___ Working data ___

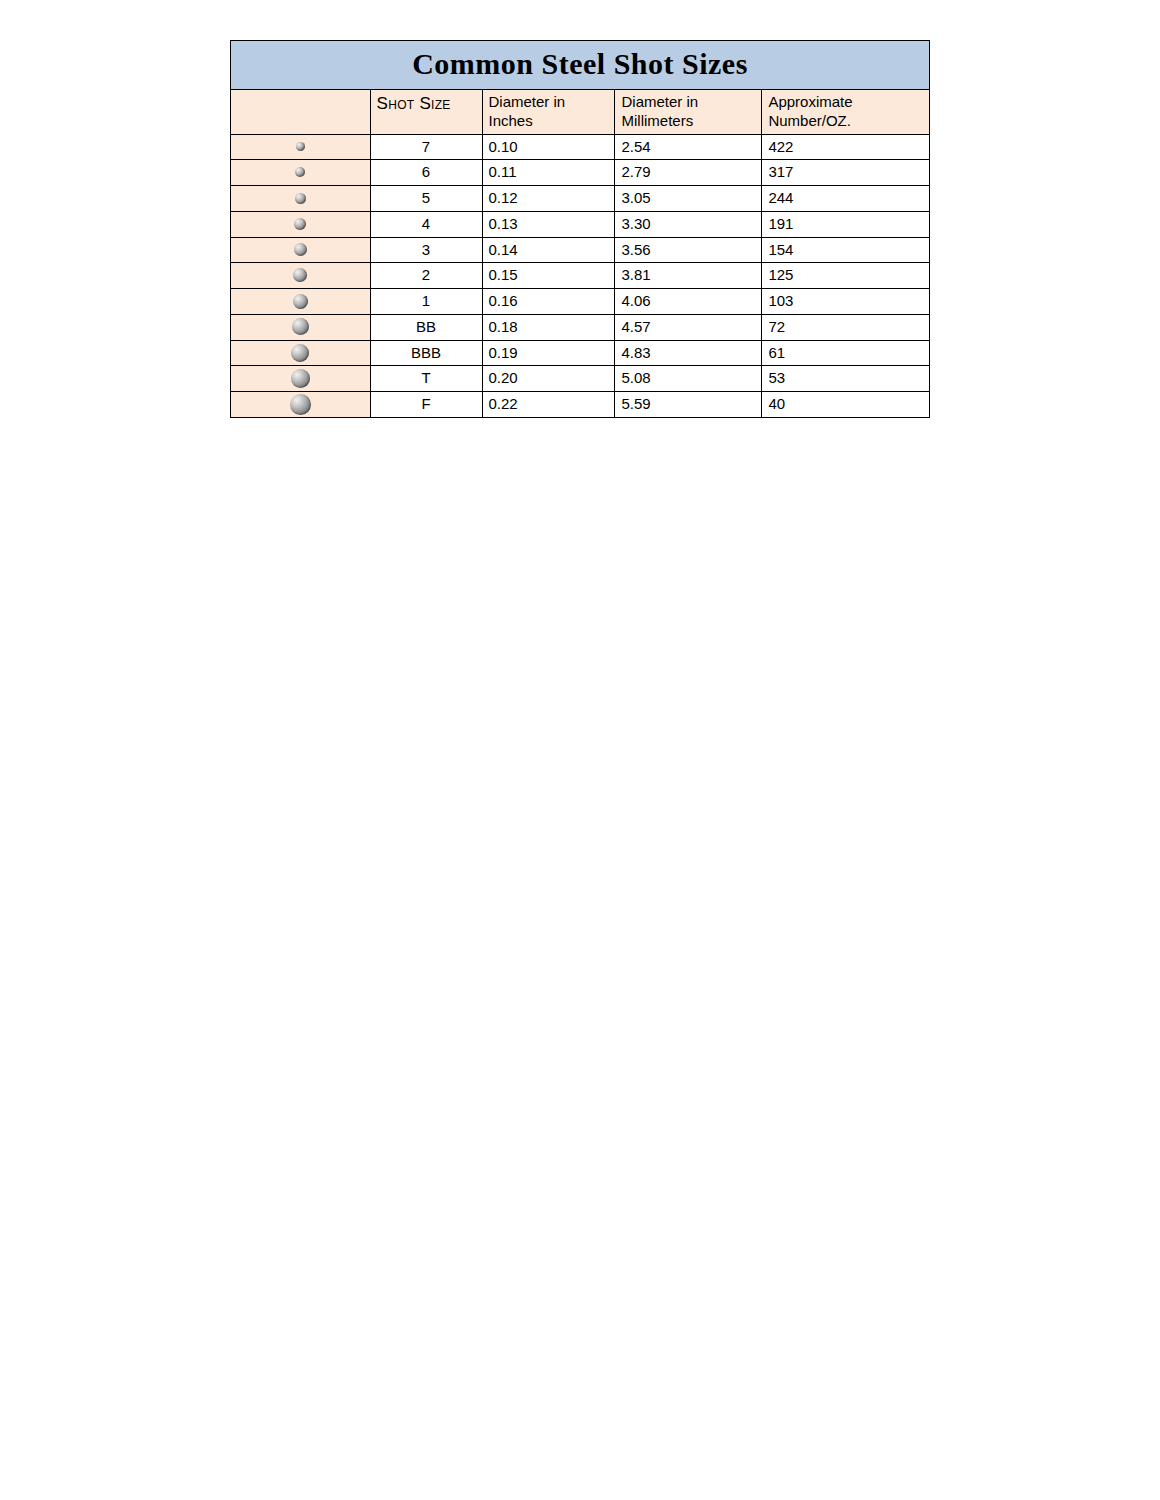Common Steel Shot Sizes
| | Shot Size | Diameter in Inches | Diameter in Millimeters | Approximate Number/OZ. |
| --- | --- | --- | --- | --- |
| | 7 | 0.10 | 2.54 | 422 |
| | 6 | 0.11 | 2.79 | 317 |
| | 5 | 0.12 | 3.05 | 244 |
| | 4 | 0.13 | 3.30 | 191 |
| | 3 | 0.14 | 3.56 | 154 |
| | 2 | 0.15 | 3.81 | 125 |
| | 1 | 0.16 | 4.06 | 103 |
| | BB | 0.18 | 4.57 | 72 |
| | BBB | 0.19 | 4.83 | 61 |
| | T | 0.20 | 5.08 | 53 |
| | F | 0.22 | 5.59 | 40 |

___
___ Working data ___

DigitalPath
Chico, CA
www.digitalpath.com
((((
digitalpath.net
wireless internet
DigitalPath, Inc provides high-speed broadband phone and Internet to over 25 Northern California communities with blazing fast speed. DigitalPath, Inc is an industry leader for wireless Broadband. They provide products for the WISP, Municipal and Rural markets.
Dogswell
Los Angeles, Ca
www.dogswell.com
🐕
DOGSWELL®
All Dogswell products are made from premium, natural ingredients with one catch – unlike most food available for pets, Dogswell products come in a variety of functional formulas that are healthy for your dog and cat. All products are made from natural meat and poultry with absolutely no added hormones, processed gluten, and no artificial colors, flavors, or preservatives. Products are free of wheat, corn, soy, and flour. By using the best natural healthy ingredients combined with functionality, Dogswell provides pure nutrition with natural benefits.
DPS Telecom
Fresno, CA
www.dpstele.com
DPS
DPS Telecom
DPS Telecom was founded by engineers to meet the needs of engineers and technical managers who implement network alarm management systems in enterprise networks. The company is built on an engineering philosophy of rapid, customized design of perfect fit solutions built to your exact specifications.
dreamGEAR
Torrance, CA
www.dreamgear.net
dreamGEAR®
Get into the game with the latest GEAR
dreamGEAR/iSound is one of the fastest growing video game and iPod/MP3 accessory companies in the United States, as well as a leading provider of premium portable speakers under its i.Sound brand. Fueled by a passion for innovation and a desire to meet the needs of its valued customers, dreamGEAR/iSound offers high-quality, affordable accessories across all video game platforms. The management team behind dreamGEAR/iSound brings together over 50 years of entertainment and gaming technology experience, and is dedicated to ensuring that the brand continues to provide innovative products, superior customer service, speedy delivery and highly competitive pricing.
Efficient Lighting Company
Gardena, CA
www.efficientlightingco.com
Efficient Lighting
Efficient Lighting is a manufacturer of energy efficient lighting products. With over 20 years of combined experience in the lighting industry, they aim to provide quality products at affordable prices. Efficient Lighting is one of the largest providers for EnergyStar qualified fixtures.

___

Activity => Find all the lines containing "wireless" in the material, then copy them.

Output of the task =>
wireless internet
DigitalPath, Inc provides high-speed broadband phone and Internet to over 25 Northern California communities with blazing fast speed. DigitalPath, Inc is an industry leader for wireless Broadband. They provide products for the WISP, Municipal and Rural markets.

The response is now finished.